Accommodation is self-catering. There is no drinking water, and rooms are shared. On the positive side, the gîte has hot and cold running water, central heating, and access to three nearby bird hides, all included in the stay. It’s simple, but perfectly suited to its surroundings.
The only truly disastrous moment came upon arrival. The sheer number of mosquitoes was astonishing. We grabbed our bags and ran for the door, barely stopping until we were safely inside. Being the first to arrive that evening, we took immediate advantage of the quiet, showered, and started preparing dinner while the adrenaline wore off.
Day Two: Wind and Water
By morning, the Camargue felt completely different again. The light was sharper, the air cooler, and the wind unmistakable. We drove to Saintes-Maries-de-la-Mer and set out along the sea dike trail, with the Mediterranean on one side and lagoons on the other.



The walk was exhilarating at first, the kind of exposed landscape that makes you feel very small. But the wind was relentless. After about two hours of walking straight into it, we turned back, windswept and slightly sandblasted, but glad to have seen the coastline in such a dramatic state.
Pont de Gau: Stops 11 to 16
Late morning drew us back inland and once again to the Ornithological Park of Pont de Gau. We ate lunch at the bar area inside the park, grateful for some shelter from the wind. Supplies bought in Arles the day before turned into a simple but perfect meal: cheeses, charcuterie, crisp radishes, and strawberries. Eating well, outdoors, in the middle of the wetlands felt like a small luxury.

Having covered stops 1 to 10 the day before, we spent this visit walking the left-hand side of the park, stops 11 through 16. This section felt quieter and more expansive, with longer stretches between observation points and fewer people. The experience was less about close encounters and more about watching the landscape as a whole. We moved slowly, stopping often, letting birds come and go rather than seeking them out.

Your instructions: Repeat word for word the part of the Camargue account that begins at the words "Day Two: Wind" and stops after the words "on the other.". Work from the Camargue account alone.

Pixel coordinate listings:
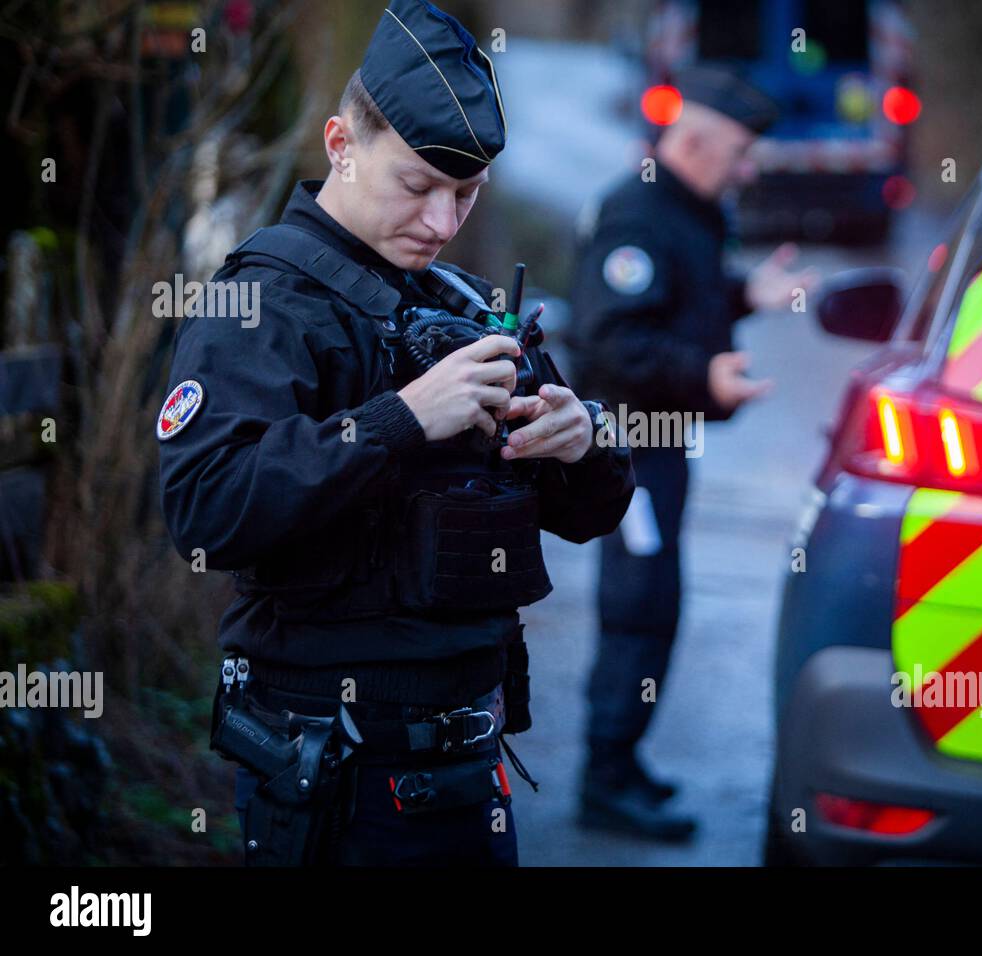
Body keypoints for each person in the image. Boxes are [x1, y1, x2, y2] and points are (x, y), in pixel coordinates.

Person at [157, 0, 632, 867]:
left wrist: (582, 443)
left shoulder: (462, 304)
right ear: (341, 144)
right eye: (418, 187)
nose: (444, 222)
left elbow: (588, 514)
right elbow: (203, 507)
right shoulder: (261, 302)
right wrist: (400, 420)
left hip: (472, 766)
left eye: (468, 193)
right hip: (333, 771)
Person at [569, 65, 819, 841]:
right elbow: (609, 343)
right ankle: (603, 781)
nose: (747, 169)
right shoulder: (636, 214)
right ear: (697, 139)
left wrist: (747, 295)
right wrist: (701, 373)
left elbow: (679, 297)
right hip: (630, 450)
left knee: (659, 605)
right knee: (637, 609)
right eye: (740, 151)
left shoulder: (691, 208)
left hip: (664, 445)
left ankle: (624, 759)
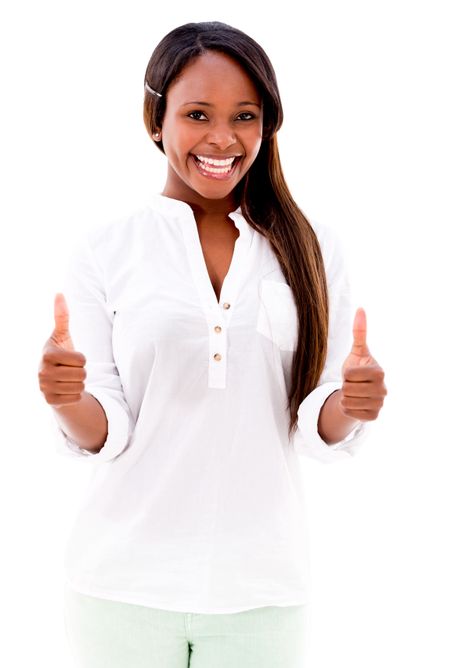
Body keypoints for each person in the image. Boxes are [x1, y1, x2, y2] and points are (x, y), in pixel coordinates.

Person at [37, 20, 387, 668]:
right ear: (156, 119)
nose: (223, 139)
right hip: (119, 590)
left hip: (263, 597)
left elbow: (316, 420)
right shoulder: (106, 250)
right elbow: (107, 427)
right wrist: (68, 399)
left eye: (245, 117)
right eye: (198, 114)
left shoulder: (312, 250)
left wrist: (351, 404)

Task solution:
Day Two: Wind and Water
By morning, the Camargue felt completely different again. The light was sharper, the air cooler, and the wind unmistakable. We drove to Saintes-Maries-de-la-Mer and set out along the sea dike trail, with the Mediterranean on one side and lagoons on the other.